My dad and I were watching boxing on ESPN Classic. We were watching some historic fight and I was getting into it. At first I wasn’t really thinking about anything besides who I wanted to win, but about half way through the fight I started to wonder why boxing is a sport and then I wondered why people enjoy watching other people fight. I asked my dad why he thinks we find it entertaining and he replied, “cause that’s what it’s all about,” like the boxers were doing the chicken dance instead of beating each other. I asked him what he meant by that and he didn’t answer. He didn’t even know what to say. So why do we find entertainment in watching people get hurt? Why do we like to watch it? It is quite disgusting if you think about it. The question isn’t even limited to boxing. It can apply to things like gawking at an accident on the expressway or laughing at the people that get hurt on America’s Funniest Home Videos. Is it really in human nature to be entertained by seeing other people get hurt?
Halper and Muzzio agree that pain is entertaining.

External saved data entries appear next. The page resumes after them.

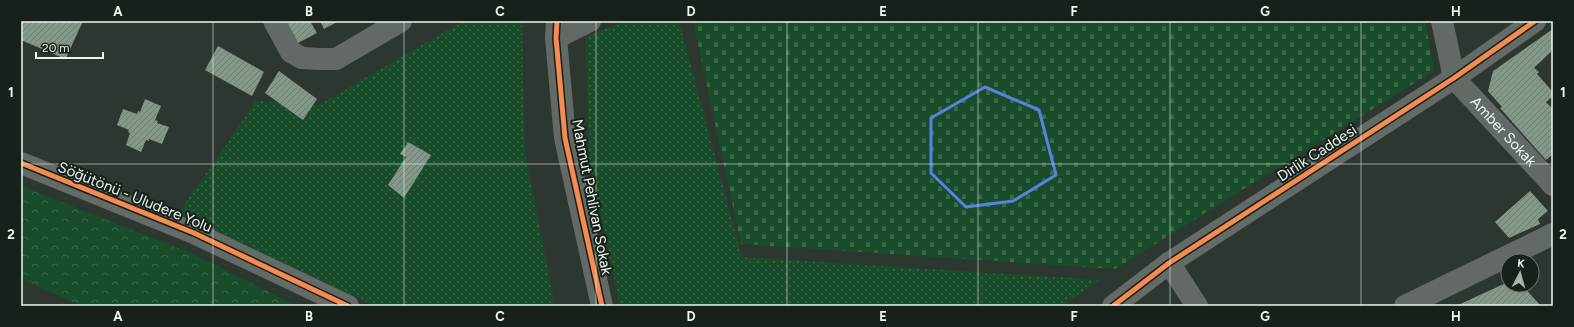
<svg xmlns="http://www.w3.org/2000/svg" width="1574" height="327" viewBox="0 0 1574 327" font-family="Figtree,sans-serif">
<style>
.grass{fill:url(#grass-dots)}
.forest{fill:url(#forest-crowns)}
.cemetery{fill:url(#cemetery-stones)}
.building{fill:url(#building-hatch)}
.lines{fill:none;stroke-linecap:round;stroke-linejoin:round}
.street{stroke:#636964;stroke-width:22}
.secondary{stroke:#646a65;stroke-width:22}
.cycleway-casing{stroke:#172019;stroke-width:8}
.cycleway{stroke:#f68b52;stroke-width:5}
.marked{fill:none;stroke:#5b81df;stroke-width:3;stroke-linejoin:round}
.grid{fill:none;stroke:#ebf8ee;stroke-width:1;stroke-opacity:0.55}
.labels{text-anchor:middle;stroke-width:4;stroke-linejoin:round;paint-order:stroke}
.street-label{font-size:15px;fill:#ebf8ee;stroke:#172019}
.neatline{fill:none;stroke:#ebf8ee;stroke-width:1.5}
.grid-label{font-size:13px;text-anchor:middle;font-weight:bold;fill:#ebf8ee}
</style>
<defs>
<pattern id="grass-dots" width="8" height="8" patternUnits="userSpaceOnUse"><rect width="8" height="8" fill="#194c2b"/><path d="M2 2h.1M6 6h.1" fill="none" stroke="#3b674a" stroke-width="1.8" stroke-linecap="round"/></pattern>
<pattern id="forest-crowns" width="20" height="18" patternUnits="userSpaceOnUse"><rect width="20" height="18" fill="#194c2b"/><path d="M2 6a3 3 0 1 1 6 0M12 15a3 3 0 1 1 6 0" fill="none" stroke="#3b674a"/></pattern>
<pattern id="cemetery-stones" width="16" height="16" patternUnits="userSpaceOnUse"><rect width="16" height="16" fill="#194c2b"/><path d="M2 7V4a2 2 0 0 1 4 0v3zM10 15v-3a2 2 0 0 1 4 0v3z" fill="#3b674a"/></pattern>
<pattern id="building-hatch" width="6" height="6" patternUnits="userSpaceOnUse"><rect width="6" height="6" fill="#839889"/><path d="M-1 1l2-2M0 6l6-6M5 7l2-2" fill="none" stroke="#6e7d72"/></pattern>
</defs>
<rect width="100%" height="100%" fill="#2c382f"/>
<g class="grass">
<polygon points="463,21 522,21 525,153 555,306 375,306 178,214 256,101 319,105"/>
<polygon points="626,21 679,21 742,257 1100,280 1062,306 620,306 589,159 586,37"/>
</g>
<polygon class="forest" points="21,186 193,254 297,306 81,306 21,279"/>
<polygon class="cemetery" points="693,21 1425,21 1434,71 1115,269 741,244"/>
<g class="building">
<polygon points="21,21 83,21 66,58 63,58 21,40"/>
<polygon points="281,21 310,21 317,33 296,44"/>
<polygon points="320,21 339,21 324,29"/>
<polygon points="1553,29 1553,50 1534,68 1539,72 1537,74 1553,92 1553,96 1546,102 1553,109 1553,154 1546,160 1500,108 1502,107 1488,91 1493,71"/>
<polygon points="218,46 264,72 252,96 205,70"/>
<polygon points="279,71 317,99 303,120 265,93"/>
<polygon points="145,99 161,106 155,120 158,121 157,123 169,127 162,144 149,139 149,141 146,140 141,152 126,145 130,133 128,132 129,130 117,125 123,109 137,114 138,111 140,112"/>
<polygon points="408,142 431,155 404,198 388,185 406,157 400,154"/>
<polygon points="1530,191 1548,211 1538,219 1540,224 1509,238 1495,222"/>
<polygon points="1508,282 1508,285 1522,285 1541,306 1456,306"/>
</g>
<g class="lines">
<g class="street">
<polyline points="274,21 291,52 302,58 319,59 336,59 401,21"/>
<polyline points="557,21 556,38 565,138 602,306"/>
<path id="s1" d="M1442,21L1454,78L1553,185"/>
<polyline points="556,38 590,21"/>
<polyline points="1169,263 1197,306"/>
<polyline points="1405,306 1553,234"/>
</g>
<g class="secondary">
<polyline points="21,163 194,233 348,306"/>
<polyline points="1113,306 1169,263 1454,78 1535,21"/>
</g>
<g class="cycleway-casing">
<g id="cycleway">
<polyline points="557,21 556,38 565,138 602,306"/>
<polyline points="21,163 194,233 348,306"/>
<polyline points="1113,306 1169,263 1454,78 1535,21"/>
</g>
</g>
<use href="#cycleway" class="cycleway"/>
</g>
<path class="marked" d="M985,87L1039,110L1056,175L1013,201L966,207L931,173V118Z"/>
<path class="grid" d="M213,21V306M404,21V306M596,21V306M787,21V306M978,21V306M1170,21V306M1361,21V306M21,164H1553"/>
<g class="labels">
<g class="street-label">
<text dy="5" stroke="none"><textPath href="#s1" startOffset="131">Amber Sokak</textPath></text>
<text transform="translate(1317 153) rotate(-33)" y="5">Dirlik Caddesi</text>
<text transform="translate(135 197) rotate(22)" y="5">Söğütönü - Uludere Yolu</text>
<text transform="translate(592 197) rotate(79)" y="5">Mahmut Pehlivan Sokak</text>
</g>
</g>
<rect width="1574" height="327" fill="none" stroke="#172019" stroke-width="44"/>
<g transform="translate(1520 273) rotate(6)"><circle r="19" fill="#172019" stroke="#6c766e"/>
<path d="M0-3L7 15L0 10L-7 15Z" fill="#a8b5ab"/>
<text y="-6" font-size="11" font-weight="bold" text-anchor="middle" fill="#ebf8ee">K</text>
</g>
<path d="M36 52v6h67v-6" fill="none" stroke="#ebf8ee" stroke-width="2"/>
<text x="42" y="52" font-size="12" fill="#ebf8ee" stroke="#172019" stroke-width="3" paint-order="stroke">20 m</text>
<rect x="22" y="22" width="1530" height="283" class="neatline"/>
<g class="grid-label">
<text x="118" y="16">A</text>
<text x="309" y="16">B</text>
<text x="500" y="16">C</text>
<text x="691" y="16">D</text>
<text x="883" y="16">E</text>
<text x="1074" y="16">F</text>
<text x="1265" y="16">G</text>
<text x="1456" y="16">H</text>
<text x="11" y="97">1</text>
<text x="1563" y="97">1</text>
<text x="11" y="239">2</text>
<text x="1563" y="239">2</text>
<text x="118" y="321">A</text>
<text x="309" y="321">B</text>
<text x="500" y="321">C</text>
<text x="691" y="321">D</text>
<text x="883" y="321">E</text>
<text x="1074" y="321">F</text>
<text x="1265" y="321">G</text>
<text x="1456" y="321">H</text>
</g>
</svg>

In their article, Hobbes in the City: Urban Dystopias in American Movies, they say that movies that present utopias are static and that a good movie presents a dystopia (Halper 379). The article argues the idea that movies that are based in either a state of nature or a Leviathan are always the most entertaining (Halper 380). Chaos needs to be present, or an all-powerful sovereign needs to cause conflict. They didn’t list one movie that doesn’t involve people getting hurt. However, I think that most people would agree with their argument.
So why is it that we like these movies? We must really agree with a Hobbesian society or we are terrified of it. Maybe we are comparing these movies to ourselves because we are living in a similar way. We must be (or at least think we are) a Hobbesian society to be able to relate so much. We are terrified of living in a state of nature so we elect a Leviathan (as Hobbes proved). Our actual Leviathan may not be exactly the one Hobbes had in mind, but it is very similar.
Are we entertained by a state of nature because we fear it? Boxing is essentially a state of nature—knock somebody out or be knocked out; every man for himself. Do we like seeing other people get hurt because we like to see how people will react? Maybe we are subconsciously taking notes on how they react so if we ever find ourselves in a similar situation we will know what we want to do. If we do everything out of self interest like Hobbes proposes, then this isn’t too far fetched. Maybe we are in denial if we believe that people do good things out of the goodness of their heart. We get the most entertainment out of people getting hurt, so why would our intentions be out of the goodness of our hearts? Maybe we like to see people hurt because it makes us feel better about ourselves, knowing that there is somebody out there who is feeling worse. It may sound terrible but maybe it is true. What do you think?
Halper, Thomas, and Douglas Muzzio. “Hobbes in the City: Urban Dystopias in American Movies.” The Journal of American Culture 30, no. 4 (2007): 379-390.